The Open Automation and Control Systems Journal

2014, 6 : 1505-1509
Published online 2014 December 31. DOI: 10.2174/1874444301406011505
Publisher ID: TOAUTOCJ-6-1505

Self-Growing RBF Neural Network Approach for Semantic Image Retrieval

Li Guizhi and Huang Hongbo
No.12, Qinghe Xiaoying East Road, Haidian District, Beijing, 100192, P.R.China.

ABSTRACT

Traditional methods of content-based image retrieval deal with the retrieval of images according to the similarity between them and the sample image in some low-level feature space such as color, shape and structure.

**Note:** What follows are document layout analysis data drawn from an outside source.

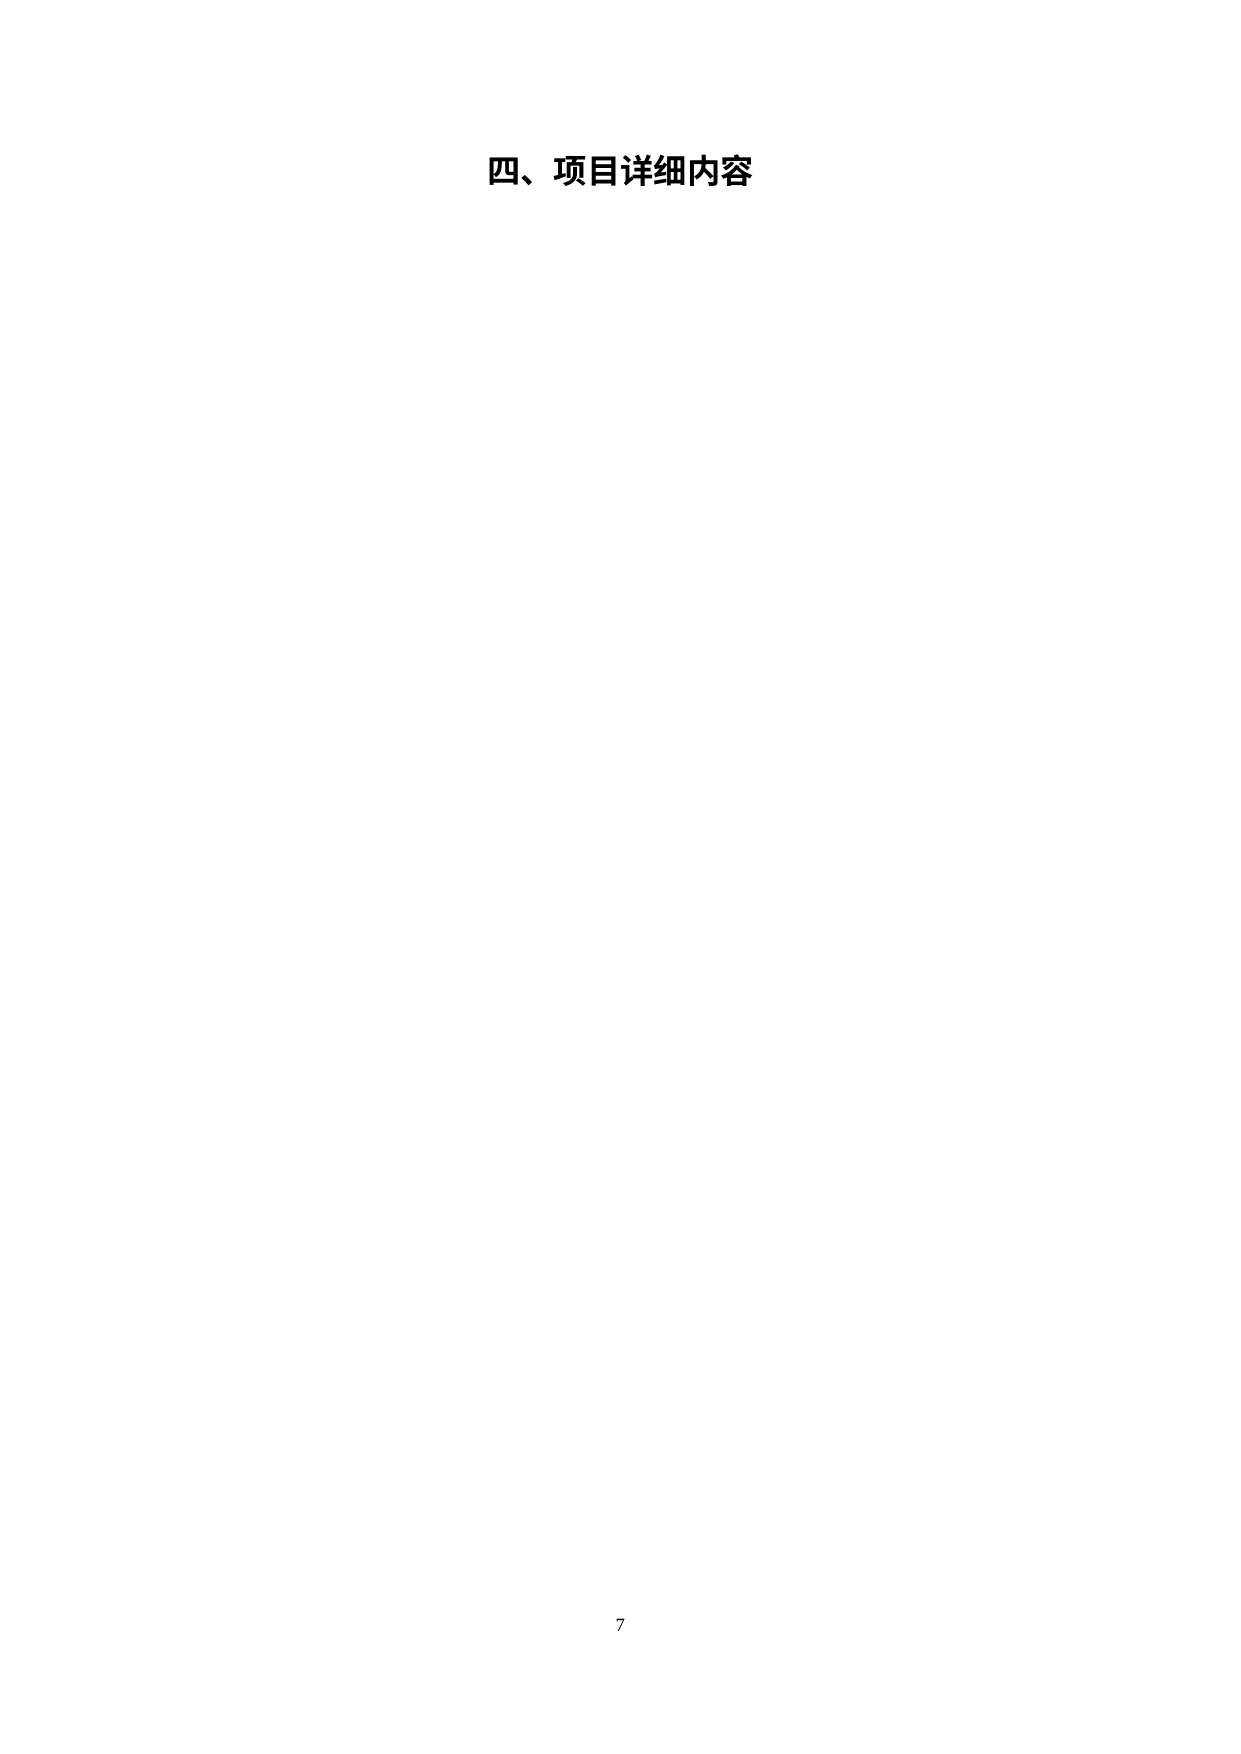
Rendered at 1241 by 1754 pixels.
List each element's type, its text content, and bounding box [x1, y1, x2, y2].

text 四、项目详细内容 [148, 137, 1092, 202]
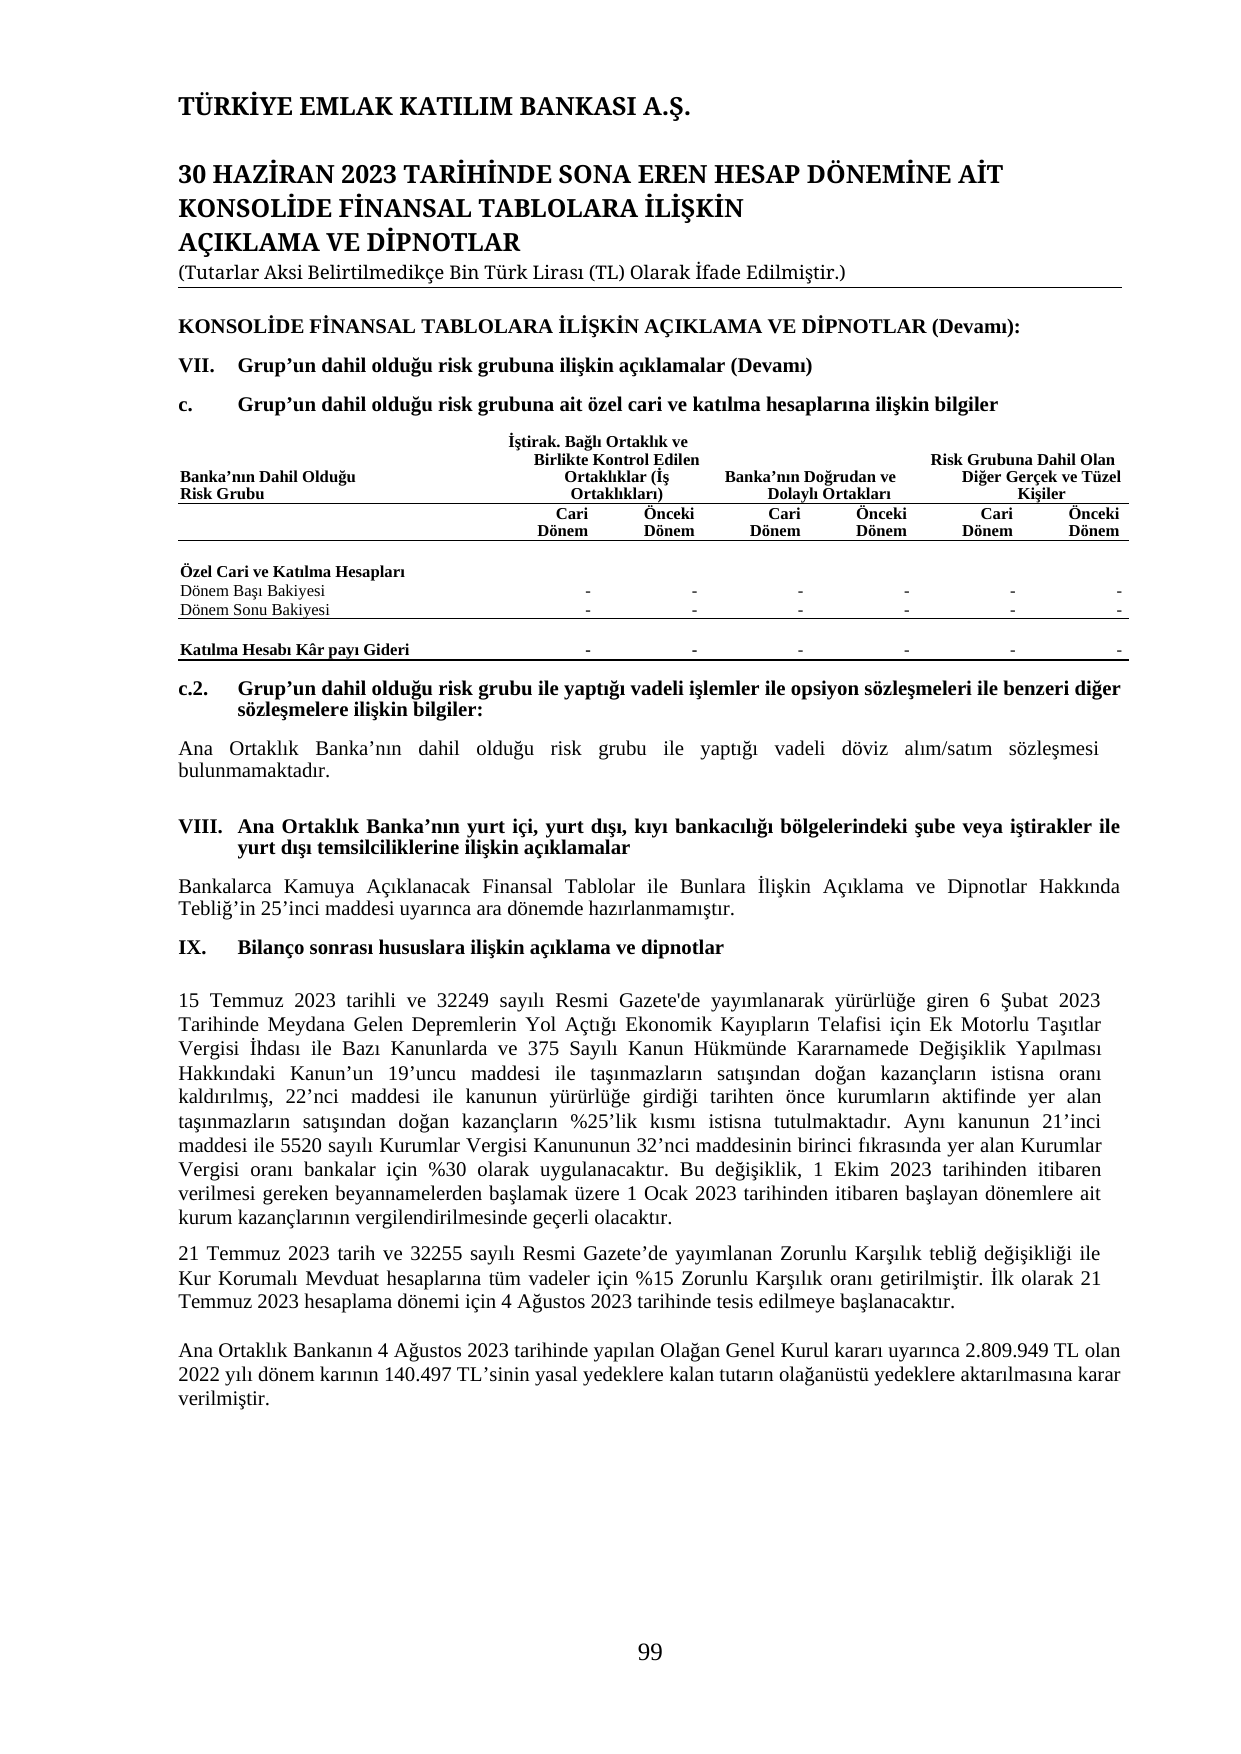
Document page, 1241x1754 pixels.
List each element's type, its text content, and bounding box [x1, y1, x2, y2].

text 15 Temmuz 2023 tarihli ve 32249 sayılı Resmi Gazete'de yayımlanarak yürürlüğe giren 6 Şubat 2023 Tarihinde Meydana Gelen Depremlerin Yol Açtığı Ekonomik Kayıpların Telafisi için Ek Motorlu Taşıtlar Vergisi İhdası ile Bazı Kanunlarda ve 375 Sayılı Kanun Hükmünde Kararnamede Değişiklik Yapılması Hakkındaki Kanun’un 19’uncu maddesi ile taşınmazların satışından doğan kazançların istisna oranı kaldırılmış, 22’nci maddesi ile kanunun yürürlüğe girdiği tarihten önce kurumların aktifinde yer alan taşınmazların satışından doğan kazançların %25’lik kısmı istisna tutulmaktadır. Aynı kanunun 21’inci maddesi ile 5520 sayılı Kurumlar Vergisi Kanununun 32’nci maddesinin birinci fıkrasında yer alan Kurumlar Vergisi oranı bankalar için %30 olarak uygulanacaktır. Bu değişiklik, 1 Ekim 2023 tarihinden itibaren verilmesi gereken beyannamelerden başlamak üzere 1 Ocak 2023 tarihinden itibaren başlayan dönemlere ait kurum kazançlarının vergilendirilmesinde geçerli olacaktır. [178, 988, 1102, 1229]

But the relevant images satisfying user information need tend to have different distribution in the low-level feature space. In this case, the query image needs to be represented as multiple query images corresponding to the scattered relevant images. This paper proposes a new relevance feedback technique for semantic image retrieval which is based on the self-growing radial basis function (SGRBF) neural network. The approach can adaptively construct SGRBF neural network based on the users’ feedbacks. Thus, hidden nodes of the SGRBF neural network can represent the distribution of the users’ perceptual in the low-level feature space and bridge the semantic gap between low-level feature and high-level concept of the image content. The method is verified on a database of 1000 images and experimental results demonstrate that our method proposed in this paper is an effective method to promote semantic image retrieval performance.

Keywords:

Relevance feedback, SGRBF neural network, semantic image retrieval.